Half-Life 2’den bu yana isminden uzunca bir müddet söz ettirecek bir FPS oyunuyla karşılaşmıyorduk ki, F.E.A.R. isimli yapım tüm düşüncelerimizi değiştirdi. Half-Life 2 kadar olmasa da, fizik motoru ve grafikleriyle dikkat çeken oyun, asıl puanı atmosferiyle kazanıyordu! Çoğunlukla karşımıza çıkan FPS’lerde, maceraya ve aksiyona ağırlık verilirken, F.E.A.R. da bu iki öğe tek bir çatıda, “korku” başlığı altında birleştiriliyordu. Böylelikle ortaya atmosferinden kendinizi alamadığınız, hep bir adım sonra ne ile karşılaşacağınızı merak ettiğiniz, korku filmlerinde görmeye alıştığımız öğelerle bezeli, oldukça başarılı bir aksiyon oyunu çıkıyordu! Bu unutulmaz yapıtın mimarı ise Monolith Studio idi.
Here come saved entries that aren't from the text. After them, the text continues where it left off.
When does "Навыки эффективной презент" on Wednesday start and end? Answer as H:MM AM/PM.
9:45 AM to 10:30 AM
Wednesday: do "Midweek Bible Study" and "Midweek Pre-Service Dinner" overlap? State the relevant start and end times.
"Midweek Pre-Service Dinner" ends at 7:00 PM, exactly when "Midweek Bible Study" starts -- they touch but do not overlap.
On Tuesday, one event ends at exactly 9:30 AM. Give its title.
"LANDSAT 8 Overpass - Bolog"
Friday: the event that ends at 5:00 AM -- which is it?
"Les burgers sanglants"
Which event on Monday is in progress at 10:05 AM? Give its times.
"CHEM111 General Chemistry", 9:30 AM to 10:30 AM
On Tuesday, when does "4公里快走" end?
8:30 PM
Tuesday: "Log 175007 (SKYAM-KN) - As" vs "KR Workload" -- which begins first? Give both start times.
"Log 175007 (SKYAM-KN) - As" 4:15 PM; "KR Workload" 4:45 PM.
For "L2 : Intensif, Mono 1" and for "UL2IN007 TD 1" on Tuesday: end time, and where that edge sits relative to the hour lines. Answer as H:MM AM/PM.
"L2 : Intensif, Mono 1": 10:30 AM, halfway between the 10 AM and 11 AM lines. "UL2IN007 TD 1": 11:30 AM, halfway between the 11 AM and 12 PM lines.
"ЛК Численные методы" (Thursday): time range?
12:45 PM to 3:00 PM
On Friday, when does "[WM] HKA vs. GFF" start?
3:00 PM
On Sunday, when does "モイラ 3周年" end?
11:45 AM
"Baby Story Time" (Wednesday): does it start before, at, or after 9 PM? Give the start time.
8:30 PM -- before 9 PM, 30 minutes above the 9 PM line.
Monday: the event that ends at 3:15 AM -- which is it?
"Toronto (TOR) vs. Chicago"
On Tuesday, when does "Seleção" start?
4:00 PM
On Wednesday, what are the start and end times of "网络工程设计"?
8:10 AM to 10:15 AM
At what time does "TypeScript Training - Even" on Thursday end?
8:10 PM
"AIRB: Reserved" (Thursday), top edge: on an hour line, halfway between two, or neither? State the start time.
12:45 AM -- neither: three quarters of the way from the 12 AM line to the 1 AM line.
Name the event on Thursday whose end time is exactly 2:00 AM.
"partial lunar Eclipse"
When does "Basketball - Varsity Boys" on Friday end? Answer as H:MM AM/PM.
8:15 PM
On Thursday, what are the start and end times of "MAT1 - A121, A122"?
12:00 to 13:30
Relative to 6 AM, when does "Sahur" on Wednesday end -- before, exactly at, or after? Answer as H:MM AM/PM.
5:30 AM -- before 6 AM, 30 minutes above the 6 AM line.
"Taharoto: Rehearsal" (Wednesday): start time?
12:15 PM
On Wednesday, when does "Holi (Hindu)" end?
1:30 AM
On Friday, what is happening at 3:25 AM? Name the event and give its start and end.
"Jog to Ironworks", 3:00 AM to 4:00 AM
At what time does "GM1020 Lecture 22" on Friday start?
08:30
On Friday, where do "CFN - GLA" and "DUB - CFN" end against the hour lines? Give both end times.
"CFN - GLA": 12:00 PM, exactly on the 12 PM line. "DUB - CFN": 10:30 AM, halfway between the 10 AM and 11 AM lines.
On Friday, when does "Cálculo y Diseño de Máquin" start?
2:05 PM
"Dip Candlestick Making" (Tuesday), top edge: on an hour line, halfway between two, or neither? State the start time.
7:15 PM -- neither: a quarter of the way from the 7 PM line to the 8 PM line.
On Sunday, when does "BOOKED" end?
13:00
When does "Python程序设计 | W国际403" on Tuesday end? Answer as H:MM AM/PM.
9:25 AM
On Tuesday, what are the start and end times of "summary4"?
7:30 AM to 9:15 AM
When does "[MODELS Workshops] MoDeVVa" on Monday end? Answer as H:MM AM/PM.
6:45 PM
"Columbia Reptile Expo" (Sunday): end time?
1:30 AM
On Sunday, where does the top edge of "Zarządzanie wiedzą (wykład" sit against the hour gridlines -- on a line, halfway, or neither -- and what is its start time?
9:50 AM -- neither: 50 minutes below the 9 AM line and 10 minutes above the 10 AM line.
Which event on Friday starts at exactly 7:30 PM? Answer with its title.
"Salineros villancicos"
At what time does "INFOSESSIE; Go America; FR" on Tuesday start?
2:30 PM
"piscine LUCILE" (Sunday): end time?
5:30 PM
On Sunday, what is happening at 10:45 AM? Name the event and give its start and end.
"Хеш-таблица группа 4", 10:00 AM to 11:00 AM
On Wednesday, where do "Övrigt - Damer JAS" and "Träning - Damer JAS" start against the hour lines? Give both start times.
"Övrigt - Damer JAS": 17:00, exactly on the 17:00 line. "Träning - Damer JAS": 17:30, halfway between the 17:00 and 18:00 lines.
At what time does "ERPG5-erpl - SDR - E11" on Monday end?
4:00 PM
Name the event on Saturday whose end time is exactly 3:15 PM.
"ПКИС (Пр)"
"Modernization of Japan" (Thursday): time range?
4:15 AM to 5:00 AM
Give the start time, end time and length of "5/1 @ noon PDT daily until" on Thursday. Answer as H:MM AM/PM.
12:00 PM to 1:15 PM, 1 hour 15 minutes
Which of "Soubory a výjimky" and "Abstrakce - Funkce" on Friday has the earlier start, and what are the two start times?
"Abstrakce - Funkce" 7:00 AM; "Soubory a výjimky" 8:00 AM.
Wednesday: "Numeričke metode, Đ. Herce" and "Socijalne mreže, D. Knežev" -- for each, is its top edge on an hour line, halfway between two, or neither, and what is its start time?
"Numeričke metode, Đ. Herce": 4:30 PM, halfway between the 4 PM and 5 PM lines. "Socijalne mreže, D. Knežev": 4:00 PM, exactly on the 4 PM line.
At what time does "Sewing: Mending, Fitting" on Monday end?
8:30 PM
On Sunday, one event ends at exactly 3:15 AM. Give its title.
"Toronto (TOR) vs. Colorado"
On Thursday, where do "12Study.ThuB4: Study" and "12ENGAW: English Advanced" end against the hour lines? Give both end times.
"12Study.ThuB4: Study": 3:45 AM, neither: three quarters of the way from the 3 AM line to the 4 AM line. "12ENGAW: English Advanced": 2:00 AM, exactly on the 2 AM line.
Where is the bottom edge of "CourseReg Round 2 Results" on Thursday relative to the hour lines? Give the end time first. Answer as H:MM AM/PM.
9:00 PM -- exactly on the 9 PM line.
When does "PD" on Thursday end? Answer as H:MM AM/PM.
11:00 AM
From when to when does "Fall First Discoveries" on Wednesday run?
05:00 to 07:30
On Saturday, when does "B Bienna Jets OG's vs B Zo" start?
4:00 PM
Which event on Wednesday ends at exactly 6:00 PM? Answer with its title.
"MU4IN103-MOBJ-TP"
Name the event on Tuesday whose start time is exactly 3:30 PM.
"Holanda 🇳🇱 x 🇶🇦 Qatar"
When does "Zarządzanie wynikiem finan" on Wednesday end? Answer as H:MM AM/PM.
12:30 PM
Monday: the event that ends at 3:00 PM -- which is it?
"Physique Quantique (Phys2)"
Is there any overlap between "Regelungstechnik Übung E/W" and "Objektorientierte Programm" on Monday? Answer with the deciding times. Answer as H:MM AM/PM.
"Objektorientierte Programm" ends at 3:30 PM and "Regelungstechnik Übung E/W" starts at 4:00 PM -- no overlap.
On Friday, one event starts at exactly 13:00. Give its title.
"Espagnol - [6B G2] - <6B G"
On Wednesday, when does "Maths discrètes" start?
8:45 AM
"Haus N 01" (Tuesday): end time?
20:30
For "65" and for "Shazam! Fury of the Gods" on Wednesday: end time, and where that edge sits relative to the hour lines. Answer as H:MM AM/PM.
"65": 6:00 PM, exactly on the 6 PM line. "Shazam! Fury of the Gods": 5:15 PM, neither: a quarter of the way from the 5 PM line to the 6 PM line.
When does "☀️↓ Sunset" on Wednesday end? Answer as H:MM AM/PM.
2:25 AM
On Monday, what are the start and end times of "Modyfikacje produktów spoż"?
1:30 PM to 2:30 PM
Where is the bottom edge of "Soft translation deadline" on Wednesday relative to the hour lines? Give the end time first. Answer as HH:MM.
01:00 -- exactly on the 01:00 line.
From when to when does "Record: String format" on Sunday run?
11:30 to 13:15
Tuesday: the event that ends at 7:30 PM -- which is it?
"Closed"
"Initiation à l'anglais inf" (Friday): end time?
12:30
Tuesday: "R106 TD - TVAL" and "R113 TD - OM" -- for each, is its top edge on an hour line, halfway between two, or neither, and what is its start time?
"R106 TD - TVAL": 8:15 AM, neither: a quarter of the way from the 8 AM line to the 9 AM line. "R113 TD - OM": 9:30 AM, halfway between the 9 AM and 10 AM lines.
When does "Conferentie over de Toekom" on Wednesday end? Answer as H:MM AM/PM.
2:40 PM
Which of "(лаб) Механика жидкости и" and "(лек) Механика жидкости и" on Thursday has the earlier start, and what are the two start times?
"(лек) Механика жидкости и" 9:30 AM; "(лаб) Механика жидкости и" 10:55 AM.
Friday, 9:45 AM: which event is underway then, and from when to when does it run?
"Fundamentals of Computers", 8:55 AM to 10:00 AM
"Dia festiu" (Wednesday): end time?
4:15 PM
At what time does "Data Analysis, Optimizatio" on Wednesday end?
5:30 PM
Monolith’in F.E.A.R.’ı piyasaya sürdüğü sırada yeni bir yapım üzerinde çalıştığı biliniyordu. Condemned: Criminal Origins isimli yapıt, ilk olarak yeni nesil oyun konsolu X360 için piyasaya sürüldü. PC kullanıcıları Condemned’in çıkış tarihi olan 11 Nisan’ı beklerken, Monolith tarafından oyunla ilgili yayınlanan materyaller ile adeta sabırları deneniyordu. Ekran görüntüleri ve videolar yeni projenin ikinci bir F.E.A.R. vakası olacağı hissini verdiği gibi, korku öğelerinin daha çok psikolojik boyuta taşındığının da göstergesiydi. Nihayet geçtiğimiz günlerde beklenen an geldi ve Condemned: Criminal Origins için demo yayınlandı! Biz de vakit kaybetmeden Monolith’in yeni yapımıyla ilgili ilk izlenimleri, demo sayesinde edindik...
Ajan Thomas olay yerinde!
Condemned demo, açılışı sade bir menü ile yaptı. İlk olarak Options’a uğrayarak, ayarlarımızı kendimize göre hazırladıktan sonra New Game’e tıklayarak, kısa bir yükleme süresinden sonra oyuna ilk adımımızı atıyoruz. FBI ajanı Ethan Thomas’ı kontrol ettiğimiz yapıma, bir cinayet vakası sonrası olay mahalinde başlıyoruz. Yanımızda 2 polis memuru var. Odada bir masa, üzerinde 2 tabak, 2 kadeh ve kan izleri bulunuyor. Masanın bir başında plastik bir manken oturuyor. Diğer başında ise sandalye devrilmiş ve bir bayan, yerde yatıyor... Yanımızda bulunan Detection Tools’u ‘T’ tuşu ile kullanarak, delilleri toplamaya başlıyoruz. Önce UV Light ile Ultraviole ışın vererek, kan ve diğer organik maddeleri görebiliyoruz. Laser Light ise bize geniş alanlardaki zerreleri ortaya çıkarmamıza yarıyor. Son olarak Gas Spectrometer’da havadaki koku ve elementleri ortaya çıkartıyor. Sırayla gerekli teçhizatlarımızı olay mahalinde kullanıp, delilleri topladıktan sonra memur Dickenson duman kokusu aldığı için çevreyi araştırmaya gidiyor. Biz de onu takip ediyoruz. Henüz aksiyonla tanışmadık ama huzursuz edici bir atmosfer hakim oyuna. Her an birşeyler olabilirmiş gibi hissediyorsunuz, nitekim de öyle oluyor! Dışarıdan gelen bir ses, harekete geçmenize sebebiyet veriyor! Kontrol etmek için memur Dickenson ve Becker yangın merdiveninden aşağı iniyorlar. Biz ise bulunduğumuz katı araştırmaya başlıyoruz. Kısa bir yürüyüş sonrasında karşımıza bir saldırgan çıkıyor. Elinde çivili bir tahta parçası ile bizi öldürmeye kalkıyor. Silahla onu kolaylıkla etkisiz hale getiriyoruz. İlerledikçe dikkatimizi çevre ile etkileşim çekiyor. Tıpkı F.E.A.R.’daki gibi çevrede hareket ettirebileceğimiz nesneler var. Yine HL-2 kadar olmasa da, fizik motoru gerçekçilik hissi uyandırıyor.